Task statement: Decide whether each statement agrees with the passage on debris-flow prediction, answering yes or no and quoting the passage's deciding words. 1. The final model predicted more accurately for watersheds without debris-flow observations than for watersheds with them. 2. The tree depth of the model was tuned to 700. 3. Channel gradient was the most important predictor variable in the final model.

---------- Quoted passage

In the cross-validation, the final GBM model showed good performance in predicting the susceptibility of debris flows, with the AUC of 0.88 and accuracy of 82.0% (Table 1). The prediction accuracy for the watersheds without debris-flow observations (85.4%) was relatively higher than that for the watersheds with debris flow observed (73.5%). It thus indicated that the prediction tended to biased towards the low susceptibility of debris flow. As the important hyperparameters in the GBM model, the number of trees and the tree depth were tuned to be 700 and 10, respectively. The hyper-parameter tuning process was essential for improving the predictive performance of the GBM model. The final GBM model retained 37 of the 72 predictors in the initial GBM model through the variable selection process, during which the prediction deviance initially fluctuated and then increased dramatically after 35 iterations (Fig. 1). The operation of variable selection reduced the data requirement and avoided spurious details in estimating the susceptibility of debris flow. Due to the difficulty in data collection, the debris-flow events were compiled from multiple sources over the long-term span (1949–2017). As this study focused on the spatial pattern of debris flow, the effects of data-source inconsistency were assumed to be negligible. The GBM model was superior to the benchmark models (i.e., LR, KNN, SVM, and ANN) in predicting the susceptibility of debris flow (Table 2). For the KNN model, the best predictive performance was achieved when the number of neighbors considered equaled to 15. For the SVM model, the kernel, gamma, and cost of constraints violation were tuned to radial, 0.01, and 10, respectively. For the ANN model, the number of units in the hidden layer was set to 3, and the decay was set to 0.1. The previous studies also found that GBM models exhibited better performance in simulate susceptibility of debris flows than SVM and mixture discriminant analysis did, although the research domains of these studies were distinctive33,34. In the future, more comprehensive model comparisons will be necessary to guide the model selection for simulating debris flow.

### Important predictor variables

The elevation range was the most important predictor variable in the final GBM model, with the importance value of 13.3, and the associated predictor variable of channel gradient exhibited an importance value of 4.1 (Fig. 2). The elevation range plays a critical role in the formation of debris flow by determining the level of potential energy. Larger elevation difference leads to higher potential energy, creating favorable conditions for debris flows. The debris flow mainly occurred in the mountainous areas, as well as the surroundings of undulating plateau38,39. A previous study found that debris flow tended to happen when the height difference reached more than 300 m38. In our study area, more than 97% of the river basins in the valley where debris flow happened, had a height difference ranging from 400 to 4000 m. In addition, channel gradient provided the conditions for the conversion of loose material forces in the watershed into kinetic energy. It has been acknowledged that higher channel gradient favored occurrence of debris flow40.

--------------------
---------- Record excerpts

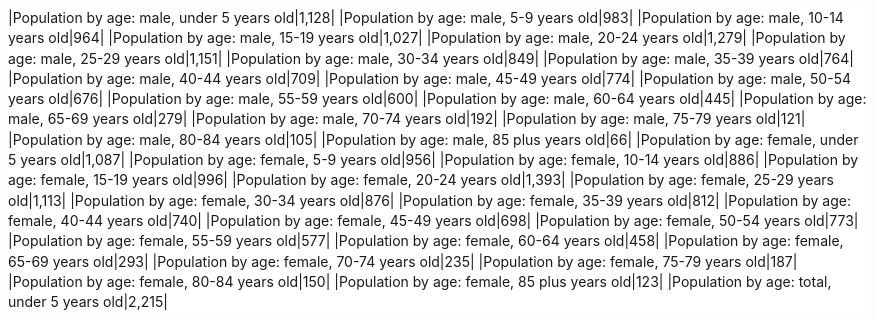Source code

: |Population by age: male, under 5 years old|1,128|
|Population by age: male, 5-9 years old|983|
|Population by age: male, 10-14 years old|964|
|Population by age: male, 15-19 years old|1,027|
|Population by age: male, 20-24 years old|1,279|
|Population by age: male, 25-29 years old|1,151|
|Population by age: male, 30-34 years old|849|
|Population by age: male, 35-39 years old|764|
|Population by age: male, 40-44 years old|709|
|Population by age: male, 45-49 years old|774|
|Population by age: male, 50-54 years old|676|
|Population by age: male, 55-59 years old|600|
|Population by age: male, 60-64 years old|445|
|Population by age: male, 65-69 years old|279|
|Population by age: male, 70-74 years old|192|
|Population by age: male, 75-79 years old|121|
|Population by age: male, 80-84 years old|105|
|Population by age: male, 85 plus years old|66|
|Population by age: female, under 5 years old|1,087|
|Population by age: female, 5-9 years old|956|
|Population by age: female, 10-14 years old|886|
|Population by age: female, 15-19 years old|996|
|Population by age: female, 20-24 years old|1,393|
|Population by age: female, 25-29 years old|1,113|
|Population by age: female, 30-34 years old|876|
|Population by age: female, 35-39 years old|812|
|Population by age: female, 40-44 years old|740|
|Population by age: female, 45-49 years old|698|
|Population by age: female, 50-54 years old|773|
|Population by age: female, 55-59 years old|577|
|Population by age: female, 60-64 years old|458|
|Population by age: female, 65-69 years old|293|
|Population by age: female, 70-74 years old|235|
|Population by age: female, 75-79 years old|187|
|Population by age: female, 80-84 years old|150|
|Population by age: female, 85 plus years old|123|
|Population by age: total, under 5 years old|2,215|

--------------------

Result of the task:
1. Yes: "The prediction accuracy for the watersheds without debris-flow observations (85.4%) was relatively higher than that for the watersheds with debris flow observed (73.5%)."
2. No: "the number of trees and the tree depth were tuned to be 700 and 10, respectively."
3. No: "The elevation range was the most important predictor variable in the final GBM model"